There may be more updates in autism's gadfly about the fascinating saga of secretin so stay tuned.
Am I just using autism as an excuse?
This thinking is not unique to her, it seems pretty pervasive throughout the adherents of the neurodiversity movement. Michelle Dawson seems to imply that the only reason autistics have bad outcomes is societal. If autistics were not discriminated against they would do as well as others. We also have Larry Arnold who makes analogies with a work of fiction, The Country of the Blind showing that autistics could function well if given the necessary accommodations. We have Ari Neeman and the rest of ASAN who claim they are opposed to a cure, a cure is not necessary because being anti-cure is not anti-progress. Their solution to the problem is to take umbrage at every perceived slight that happens to autistic people. Therefore the campaign against NYU's ransom notes ads and criticizing the film tropic thunder for using the word 'retard' in a non-malicious manner are somehow progress.

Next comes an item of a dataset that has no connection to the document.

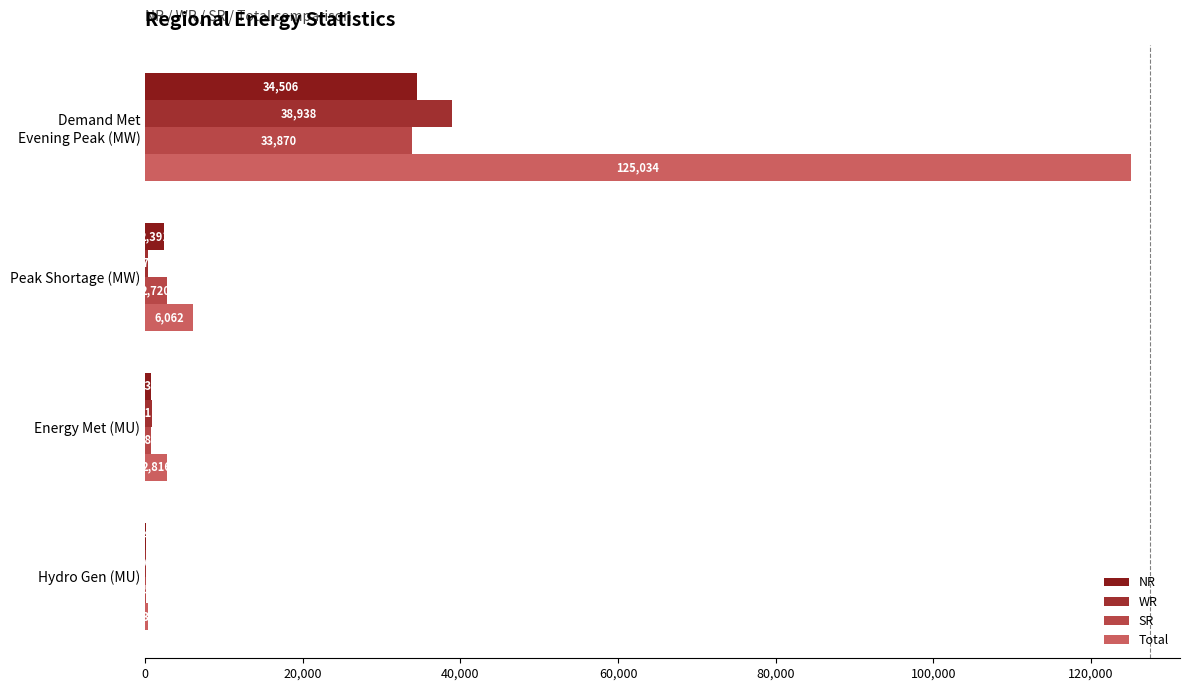

Reading left to right, what are all the values shown in this chart?

NR: 34506	2391	739	143
WR: 38938	376	911	66
SR: 33870	2720	789	85
Total: 125034	6062	2816	331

I posted a comment to her asking her to please be more specific. Just how can these problems be solved. Similarly to the rest of her neurodiversity colleagues she neglected to give specific answers. However, there is some very good news for persons affected by autism who feel they suffer tremendously from their or their loved one's autism. All one has to do is go to the neurodiversity forums Aspies For Freedom and Wrongplanet.net and post exactly what the specific problem is. One of the other posters there will have a solution. I can't get over what wonderful news this is for parents, who have to pay many thousands of dollars for ABA treatments, DAN protocols, special Ed attornies to pursue claims under the IDEA that they feel will help their child with autism etc. All of this great expense and effort is absolutely unnecessary. Someone in one of these two forums will have the solution as to what to do. They will post it on the internet for you free of charge. No need for any of these expensive treatments. Autism speaks can now disband, they don't need to do walks to promote fundraising. This is just wonderful news :).

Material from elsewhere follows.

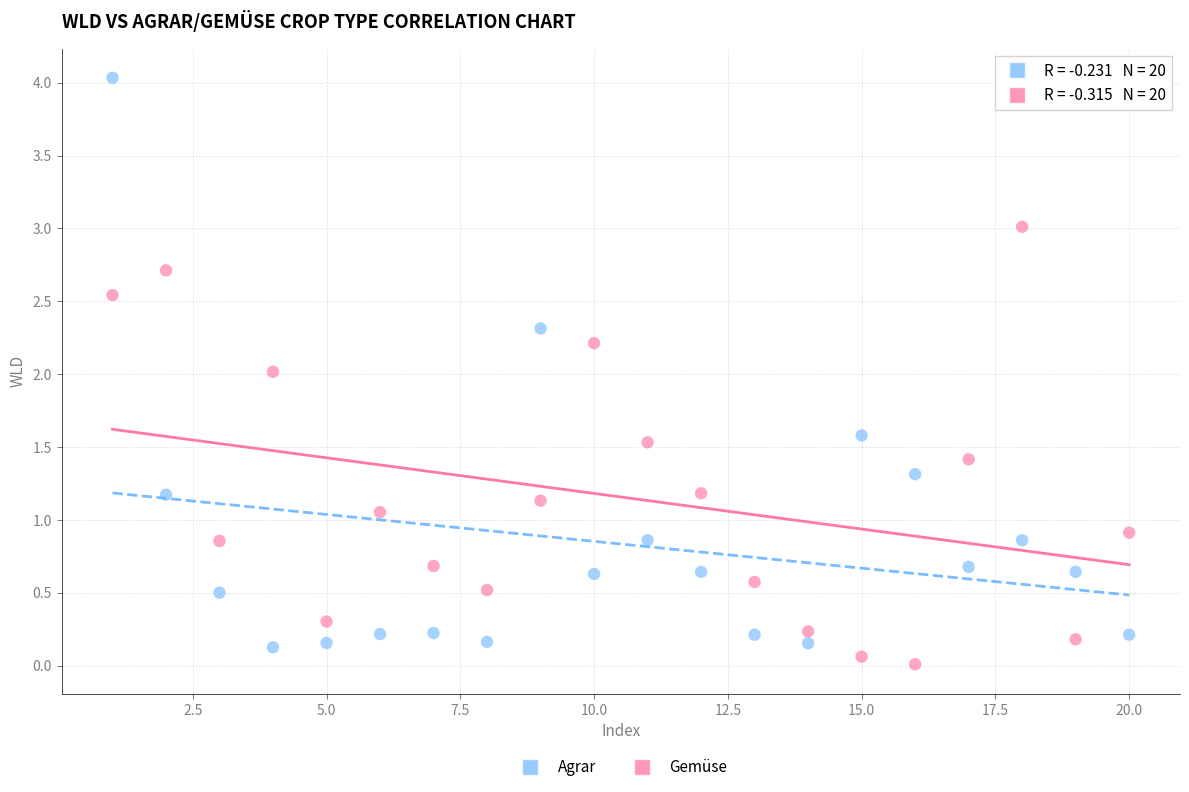

Which series has the widest spread of Y values?

Agrar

It is such a shame that there was no internet, no aspies for freedom and no wrongplanet.net in the 1960s to guide my parents when they were looking so hard for a cure for me that was unnecessary. They would not have needed to pay for private special education schools, occupational therapists and expensive psychoanalysis. All they would have had to do was post on one of these two forums and one of the geniuses there would have come up for a solution to my problems for which autism was obviously not responsible for.
This sort of thinking is why I have in my motto "We Don't need no stinkin' neurodiversity". This kind of dangerous thinking is why I urge people to just say no to neurodiversity here http://www.jonathans-stories.com/non-fiction/neurodiv.html.
I still remember the outrage at Michael Savage's comments about autism not being real and 90% of autistic kids being just brats and people using their autism as an excuse to collect government benefits.
Is Chaotic Idealism's post so much different from Mr. Savage's? I don't think so. Will there be the same outrage at her comments, I wonder.